WriteSharply
Home / Grammarly
Grammarly

Grammarly for Non-Native English Speakers

May 7, 2025 · 5 min read · 796 words
Grammarly for Non-Native English Speakers

As someone who learned English as a second language, here is my honest take on how much Grammarly actually helps non-native writers — and where it falls short.

I grew up speaking Bengali and learned to write English at school, so I write this not as a reviewer but as exactly the kind of person this question is about. How much does Grammarly really help a non-native English writer? More than I expected in some ways, and less in others.

Where it genuinely helps

The errors non-native writers tend to repeat — articles ("a," "an," "the"), prepositions, subject-verb agreement, word order — are exactly the mechanical things Grammarly is good at catching. For me, it flagged the same handful of mistakes over and over, the patterns a Bengali-first writer carries into English. Seeing them named, repeatedly, is how I gradually stopped making them. As a learning aid, that repetition is genuinely valuable.

The more natural-phrasing help

The paid version's clarity and rewrite suggestions can show you more natural ways to phrase something — the difference between English that is technically correct and English that sounds like a native wrote it. For non-native writers, that gap is real and often invisible to us, so having it pointed out is useful.

Where it falls short

It will not teach you English from scratch, and it sometimes "corrects" perfectly good phrasing toward blander, more generic prose, which can flatten your natural voice if you accept everything. And it cannot fix problems of meaning or argument — only the language. Use it to refine sentences you wrote, not to write them for you.

My honest take

For a non-native writer who wants to close the gap between the English in their head and the English on the page, Grammarly is one of the most practical tools available. The free version catches the recurring errors; the premium version helps with natural phrasing. Read the explanations, and over months you will need it less.

Thinking of trying Grammarly? You can start free and only upgrade if you actually need to. Try Grammarly →
Affiliate link — I may earn a commission if you upgrade, at no cost to you.

What this really means in practice

The practical question behind Grammarly for Non-Native English Speakers is not whether Grammarly sounds impressive in theory. It is whether the advice survives contact with an ordinary draft, a busy inbox, a deadline, or a reader who is not already convinced. That is the standard I use throughout this guide: if a recommendation does not make the next draft clearer, faster, or easier to trust, it does not deserve space on the page.
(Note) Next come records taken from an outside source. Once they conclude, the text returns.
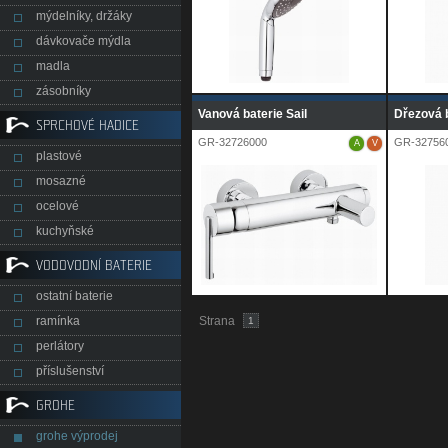
mýdelníky, držáky
dávkovače mýdla
madla
zásobníky
Vanová baterie Sail
Dřezová b
SPRCHOVÉ HADICE
GR-32726000
GR-32756
A
V
plastové
mosazné
ocelové
kuchyňské
VODOVODNÍ BATERIE
ostatní baterie
ramínka
Strana
1
perlátory
příslušenství
GROHE
grohe výprodej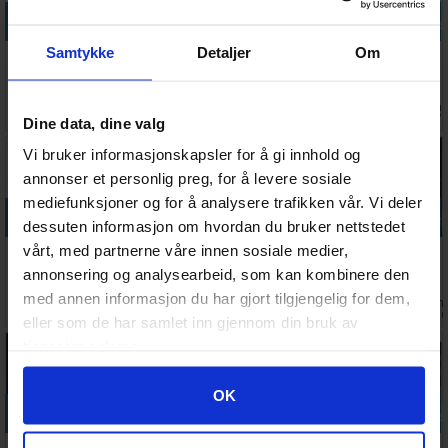
Legg i handlekurven
Legg i handlekurven
Legg i handlekurven
Legg i handle
Samtykke
Detaljer
Om
First to Worst
Politisk
Partners
Oogachakka
Partyspill
Ukorrekt 3
TRIO
Synge
Brettspill
Brettspill
Kortspill
Ventes inn
Antall på
Antall på
Antall på
429,-
328,-
349,-
229,-
24.08.2026
lager:
14
lager:
14
lager:
17
Dine data, dine valg
Vi bruker informasjonskapsler for å gi innhold og
annonser et personlig preg, for å levere sosiale
mediefunksjoner og for å analysere trafikken vår. Vi deler
Legg i handlekurven
Legg i handlekurven
Legg i handlekurven
Legg i handle
dessuten informasjon om hvordan du bruker nettstedet
vårt, med partnerne våre innen sosiale medier,
Twister
Det burde
Red Flags
Deception
Aktivitetsspill
man jo vite
Kortspill
Murder in
annonsering og analysearbeid, som kan kombinere den
Brettspill
Kortspill
Hong Kong
med annen informasjon du har gjort tilgjengelig for dem,
Antall på
Antall på
Antall på
Ventes inn
278,-
138,-
348,-
488,-
Brettspill
lager:
8
lager:
2
lager:
3
30.09.202
eller som de har samlet inn gjennom din bruk av
tjenestene deres.
Googles retningslinjer for personvern
OK
Legg i handlekurven
Legg i handlekurven
Legg i handlekurven
Legg i handle
Partners+ 6
Black Stories
Beat That
The Fuzzies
The best way to use Grammarly is as a careful second reader, not as a replacement for judgment. Accept the suggestions that remove friction. Question the suggestions that flatten your voice. Reject anything that makes the sentence more generic than the thought deserves.

A simple way to apply it today

Start with one small test. Take a real piece of writing connected to this topic, not a perfect sample made for a tutorial. Read it once for meaning, once for structure, and once for friction. On the first pass, ask whether the point is worth making. On the second, ask whether the order helps the reader. On the third, look for the exact sentence where attention drops. That sentence is usually where the improvement begins.

A strong workflow is simple: write first, revise for meaning, then let Grammarly catch the mechanical slips and clarity problems your eyes have started to skip. The order matters. If the tool enters too early, it can make a weak idea look finished before you have actually improved it.

Mistakes to avoid

My working checklist

Final verdict

The best version of this advice is deliberately practical: use Grammarly to reduce uncertainty, not to hide from judgment. The page should leave you with a clearer next action, not just a stronger opinion. If you remember only one thing from this article, remember this: the winning choice is the one that improves the real writing in front of you.